Collected data:
▼

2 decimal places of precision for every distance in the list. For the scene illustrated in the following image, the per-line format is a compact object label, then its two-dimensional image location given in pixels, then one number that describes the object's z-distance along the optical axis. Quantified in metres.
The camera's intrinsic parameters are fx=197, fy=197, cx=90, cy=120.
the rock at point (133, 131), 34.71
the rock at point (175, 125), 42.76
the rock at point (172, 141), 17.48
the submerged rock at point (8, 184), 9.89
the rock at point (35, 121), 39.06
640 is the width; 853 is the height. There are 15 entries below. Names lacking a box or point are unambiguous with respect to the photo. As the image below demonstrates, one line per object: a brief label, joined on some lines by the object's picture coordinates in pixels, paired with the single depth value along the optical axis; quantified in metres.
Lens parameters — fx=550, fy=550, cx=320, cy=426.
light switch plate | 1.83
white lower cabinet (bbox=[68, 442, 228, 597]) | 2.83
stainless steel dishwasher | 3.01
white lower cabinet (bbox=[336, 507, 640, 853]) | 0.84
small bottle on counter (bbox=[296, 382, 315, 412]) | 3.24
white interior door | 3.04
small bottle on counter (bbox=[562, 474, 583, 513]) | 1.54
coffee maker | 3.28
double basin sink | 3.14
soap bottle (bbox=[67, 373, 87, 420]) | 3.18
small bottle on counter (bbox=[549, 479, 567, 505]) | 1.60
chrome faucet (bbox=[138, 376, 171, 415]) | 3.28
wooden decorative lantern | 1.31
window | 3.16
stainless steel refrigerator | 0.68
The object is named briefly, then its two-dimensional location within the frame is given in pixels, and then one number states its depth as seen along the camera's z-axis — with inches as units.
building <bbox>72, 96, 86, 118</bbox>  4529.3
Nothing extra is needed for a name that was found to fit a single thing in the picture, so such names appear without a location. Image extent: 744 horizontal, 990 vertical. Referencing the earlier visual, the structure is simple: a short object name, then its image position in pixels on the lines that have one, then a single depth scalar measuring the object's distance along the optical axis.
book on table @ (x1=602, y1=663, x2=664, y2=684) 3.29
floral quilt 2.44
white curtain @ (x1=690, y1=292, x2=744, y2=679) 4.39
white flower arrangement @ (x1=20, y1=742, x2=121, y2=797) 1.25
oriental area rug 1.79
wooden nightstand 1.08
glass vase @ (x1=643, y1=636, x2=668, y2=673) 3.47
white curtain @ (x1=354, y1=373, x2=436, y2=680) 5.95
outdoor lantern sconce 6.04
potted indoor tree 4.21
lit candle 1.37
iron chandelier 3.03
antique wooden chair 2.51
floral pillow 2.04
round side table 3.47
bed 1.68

▲

Please transcribe the data shown above in full, exactly as it stands.

2 decimal places of precision for every distance in the list. For the scene illustrated in the following image, the per-line format is a compact object label, then its two-dimensional image location given in pixels, then one number that describes the object's z-distance along the optical axis. Quantified in metres.
The camera's intrinsic parameters are fx=197, fy=197, cx=90, cy=120.
the rock at point (133, 131), 34.71
the rock at point (175, 125), 42.76
the rock at point (172, 141), 17.48
the submerged rock at point (8, 184), 9.89
the rock at point (35, 121), 39.06
640 is the width; 853 is the height. There are 15 entries below. Names lacking a box or point are unambiguous with respect to the photo. As the image below demonstrates, one line per object: a brief label, joined on some lines by the object's picture coordinates in pixels, paired with the single depth value along the optical axis; quantified in metres.
Lens parameters — fx=550, fy=550, cx=320, cy=426.
light switch plate | 1.83
white lower cabinet (bbox=[68, 442, 228, 597]) | 2.83
stainless steel dishwasher | 3.01
white lower cabinet (bbox=[336, 507, 640, 853]) | 0.84
small bottle on counter (bbox=[296, 382, 315, 412]) | 3.24
white interior door | 3.04
small bottle on counter (bbox=[562, 474, 583, 513]) | 1.54
coffee maker | 3.28
double basin sink | 3.14
soap bottle (bbox=[67, 373, 87, 420]) | 3.18
small bottle on counter (bbox=[549, 479, 567, 505]) | 1.60
chrome faucet (bbox=[138, 376, 171, 415]) | 3.28
wooden decorative lantern | 1.31
window | 3.16
stainless steel refrigerator | 0.68
The object is named briefly, then its two-dimensional location within the frame is given in pixels, and then one number states its depth as seen along the camera's z-axis — with inches as units.
building <bbox>72, 96, 86, 118</bbox>  4529.3
Nothing extra is needed for a name that was found to fit a single thing in the picture, so such names appear without a location. Image extent: 744 horizontal, 990 vertical. Referencing the earlier visual, the structure is simple: a short object name, then its image position in pixels on the lines that have one, then a single depth scalar measuring the object's distance along the optical axis.
book on table @ (x1=602, y1=663, x2=664, y2=684) 3.29
floral quilt 2.44
white curtain @ (x1=690, y1=292, x2=744, y2=679) 4.39
white flower arrangement @ (x1=20, y1=742, x2=121, y2=797) 1.25
oriental area rug 1.79
wooden nightstand 1.08
glass vase @ (x1=643, y1=636, x2=668, y2=673) 3.47
white curtain @ (x1=354, y1=373, x2=436, y2=680) 5.95
outdoor lantern sconce 6.04
potted indoor tree 4.21
lit candle 1.37
iron chandelier 3.03
antique wooden chair 2.51
floral pillow 2.04
round side table 3.47
bed 1.68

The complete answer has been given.